(WHAT THE TASK REQUIRES):
Rewrite each of the rows below, swapping "Sage Ranch" for "Cedar Ridge" wherever it appears and leaving every other line untouched.

(LISTED RECORDS):
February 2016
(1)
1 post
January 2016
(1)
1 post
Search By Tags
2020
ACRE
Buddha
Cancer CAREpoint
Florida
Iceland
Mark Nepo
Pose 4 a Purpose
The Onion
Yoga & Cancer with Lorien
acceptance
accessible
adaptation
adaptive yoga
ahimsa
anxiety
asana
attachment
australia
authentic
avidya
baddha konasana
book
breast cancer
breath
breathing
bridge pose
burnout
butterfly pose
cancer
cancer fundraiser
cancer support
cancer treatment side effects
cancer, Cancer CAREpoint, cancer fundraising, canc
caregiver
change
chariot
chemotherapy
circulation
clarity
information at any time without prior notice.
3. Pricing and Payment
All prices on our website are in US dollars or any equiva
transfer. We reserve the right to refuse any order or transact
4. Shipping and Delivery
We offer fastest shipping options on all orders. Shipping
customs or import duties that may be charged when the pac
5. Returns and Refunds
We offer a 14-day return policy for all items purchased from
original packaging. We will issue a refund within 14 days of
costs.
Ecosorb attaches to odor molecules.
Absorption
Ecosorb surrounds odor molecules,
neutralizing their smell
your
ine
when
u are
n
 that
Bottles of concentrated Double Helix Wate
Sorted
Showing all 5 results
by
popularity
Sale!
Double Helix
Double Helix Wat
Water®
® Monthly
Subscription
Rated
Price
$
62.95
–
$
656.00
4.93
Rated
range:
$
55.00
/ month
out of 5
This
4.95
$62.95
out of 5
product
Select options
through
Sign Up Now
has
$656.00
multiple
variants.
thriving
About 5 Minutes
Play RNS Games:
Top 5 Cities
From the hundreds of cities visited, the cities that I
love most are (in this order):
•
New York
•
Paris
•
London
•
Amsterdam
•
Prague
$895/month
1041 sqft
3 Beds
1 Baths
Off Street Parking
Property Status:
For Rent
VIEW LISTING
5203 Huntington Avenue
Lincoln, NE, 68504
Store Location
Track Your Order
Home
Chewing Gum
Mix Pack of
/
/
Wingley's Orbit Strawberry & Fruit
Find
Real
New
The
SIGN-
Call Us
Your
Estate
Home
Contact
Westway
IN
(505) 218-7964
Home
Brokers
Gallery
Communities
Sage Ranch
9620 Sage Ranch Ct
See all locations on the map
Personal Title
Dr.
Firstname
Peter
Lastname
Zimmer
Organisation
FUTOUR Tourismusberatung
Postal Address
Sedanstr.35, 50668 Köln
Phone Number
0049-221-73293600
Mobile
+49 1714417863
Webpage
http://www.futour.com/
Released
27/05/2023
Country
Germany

(RESULT):
February 2016
(1)
1 post
January 2016
(1)
1 post
Search By Tags
2020
ACRE
Buddha
Cancer CAREpoint
Florida
Iceland
Mark Nepo
Pose 4 a Purpose
The Onion
Yoga & Cancer with Lorien
acceptance
accessible
adaptation
adaptive yoga
ahimsa
anxiety
asana
attachment
australia
authentic
avidya
baddha konasana
book
breast cancer
breath
breathing
bridge pose
burnout
butterfly pose
cancer
cancer fundraiser
cancer support
cancer treatment side effects
cancer, Cancer CAREpoint, cancer fundraising, canc
caregiver
change
chariot
chemotherapy
circulation
clarity
information at any time without prior notice.
3. Pricing and Payment
All prices on our website are in US dollars or any equiva
transfer. We reserve the right to refuse any order or transact
4. Shipping and Delivery
We offer fastest shipping options on all orders. Shipping
customs or import duties that may be charged when the pac
5. Returns and Refunds
We offer a 14-day return policy for all items purchased from
original packaging. We will issue a refund within 14 days of
costs.
Ecosorb attaches to odor molecules.
Absorption
Ecosorb surrounds odor molecules,
neutralizing their smell
your
ine
when
u are
n
 that
Bottles of concentrated Double Helix Wate
Sorted
Showing all 5 results
by
popularity
Sale!
Double Helix
Double Helix Wat
Water®
® Monthly
Subscription
Rated
Price
$
62.95
–
$
656.00
4.93
Rated
range:
$
55.00
/ month
out of 5
This
4.95
$62.95
out of 5
product
Select options
through
Sign Up Now
has
$656.00
multiple
variants.
thriving
About 5 Minutes
Play RNS Games:
Top 5 Cities
From the hundreds of cities visited, the cities that I
love most are (in this order):
•
New York
•
Paris
•
London
•
Amsterdam
•
Prague
$895/month
1041 sqft
3 Beds
1 Baths
Off Street Parking
Property Status:
For Rent
VIEW LISTING
5203 Huntington Avenue
Lincoln, NE, 68504
Store Location
Track Your Order
Home
Chewing Gum
Mix Pack of
/
/
Wingley's Orbit Strawberry & Fruit
Find
Real
New
The
SIGN-
Call Us
Your
Estate
Home
Contact
Westway
IN
(505) 218-7964
Home
Brokers
Gallery
Communities
Cedar Ridge
9620 Cedar Ridge Ct
See all locations on the map
Personal Title
Dr.
Firstname
Peter
Lastname
Zimmer
Organisation
FUTOUR Tourismusberatung
Postal Address
Sedanstr.35, 50668 Köln
Phone Number
0049-221-73293600
Mobile
+49 1714417863
Webpage
http://www.futour.com/
Released
27/05/2023
Country
Germany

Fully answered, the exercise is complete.